Could he really have had the naivety to believe that the common front of the provinces, which always crumbled like a house of cards, would hold out until the end this time simply because he had made friends with Doug Ford, who hastened to let him down?
Mr. Legault has been the victim of what philosophers call “self-deception”, a kind of willful blindness which, unlike involuntary error, consists in believing something that one actually knows is contrary to the truth because that we don’t like it. Mr. Legault points to the fiscal imbalance by trying to convince himself that it is not inherent in the centralizing dynamic of Canadian federalism.
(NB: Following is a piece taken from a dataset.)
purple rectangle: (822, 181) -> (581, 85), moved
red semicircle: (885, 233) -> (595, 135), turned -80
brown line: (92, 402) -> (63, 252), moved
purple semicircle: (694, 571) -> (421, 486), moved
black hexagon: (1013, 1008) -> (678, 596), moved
It is true that its recognition of this imbalance has always been variable, depending on its political interest at the time. He had sharply denounced it in his study on the finances of a sovereign Quebec (2004), but it had suddenly disappeared when he founded the CAQ and put the constitutional question on the back burner, before reappearing when he felt the need to present his “new project for the nationalists of Quebec”.
Of course, the proposed solution was no longer independence, but rather the transfer of tax points and the control of the federal spending power as it saw fit in areas of provincial jurisdiction. Today, he no longer dares to offer anything.
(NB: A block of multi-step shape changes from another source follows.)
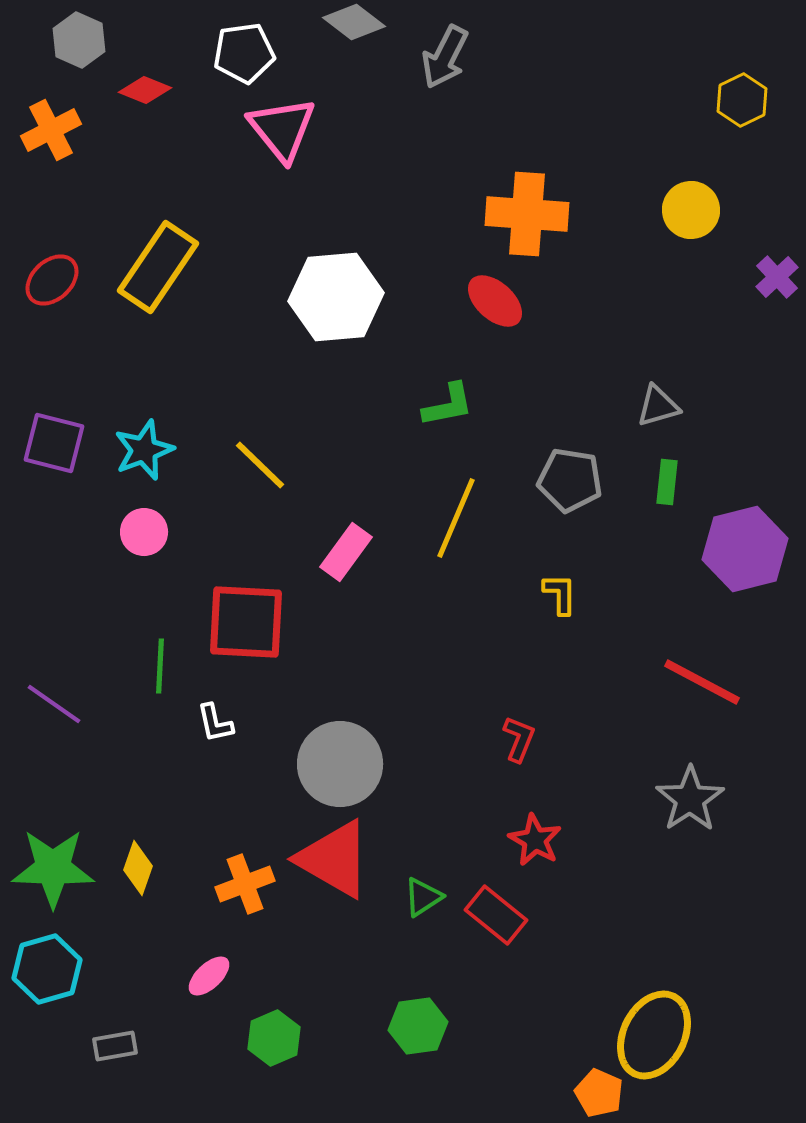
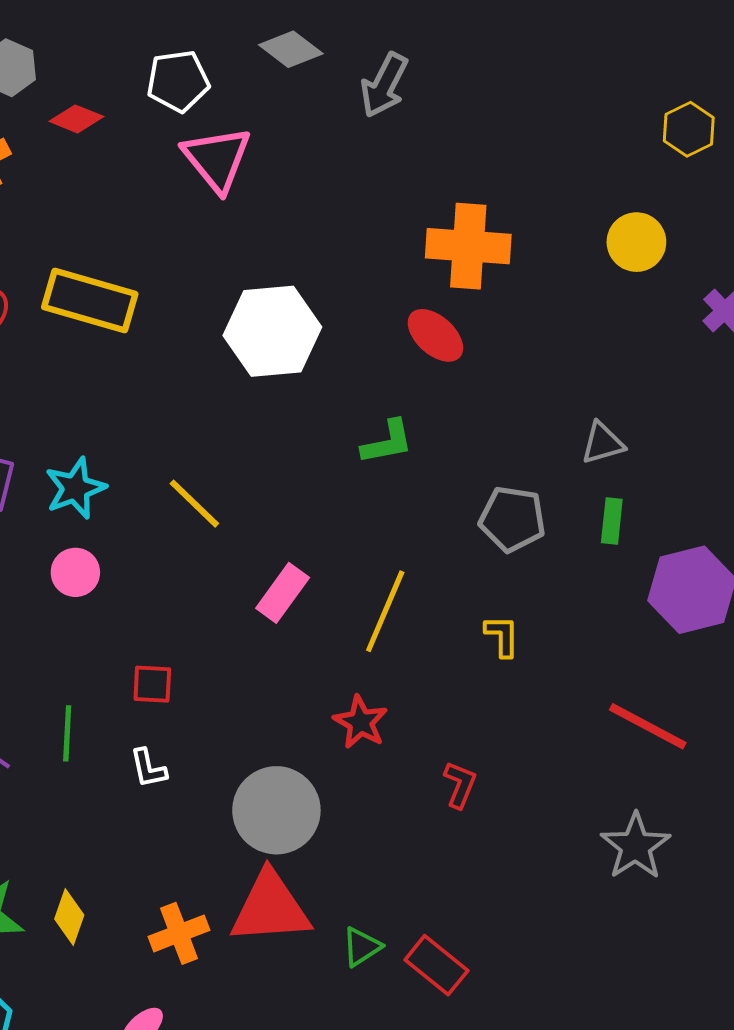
yellow rectangle: (158, 267) -> (90, 301), turned 72
yellow line: (456, 518) -> (385, 611), moved
red square: (246, 622) -> (152, 684), moved, size x0.5
green line: (160, 666) -> (67, 733), moved
red star: (535, 840) -> (361, 722), moved
red triangle: (334, 859) -> (270, 908), turned -34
Even a change of government in Ottawa, which he vainly called for in 2019 and 2021, hardly appears as a solution, insofar as the Conservative leader Pierre Poilievre seems very satisfied with the way Justin Trudeau has settled the TCS file.
With a nine-month delay, the Parti Québécois (PQ) will finally publish its update on Mr. Legault’s study on the finances of a sovereign Quebec at its next convention on March 11. While Quebec has just been denied $5 billion per year for the next 10 years, the moment is rather well chosen.
The Prime Minister repeats that Quebec receives $13 billion a year in equalization, whereas it received only $4 billion in 2004. In total, he estimates the financial advantage it derives from its membership of the federation. “It’s advantageous for the moment,” he qualified on Wednesday.
He never denied that an independent Quebec would be viable. “There is a level of wealth, when we compare ourselves to the average of countries in the world, which is quite high, even if we still have a wealth gap with Ontario,” he said last September.
Mr. Legault deplores that “the waltz of the billions” makes the debate on the financing of health care difficult to understand for ordinary mortals. He says he is eager to discuss the study of the PQ and he will probably not hesitate to waltz the billions in turn. There is nothing more difficult than recognizing that we are fooling ourselves.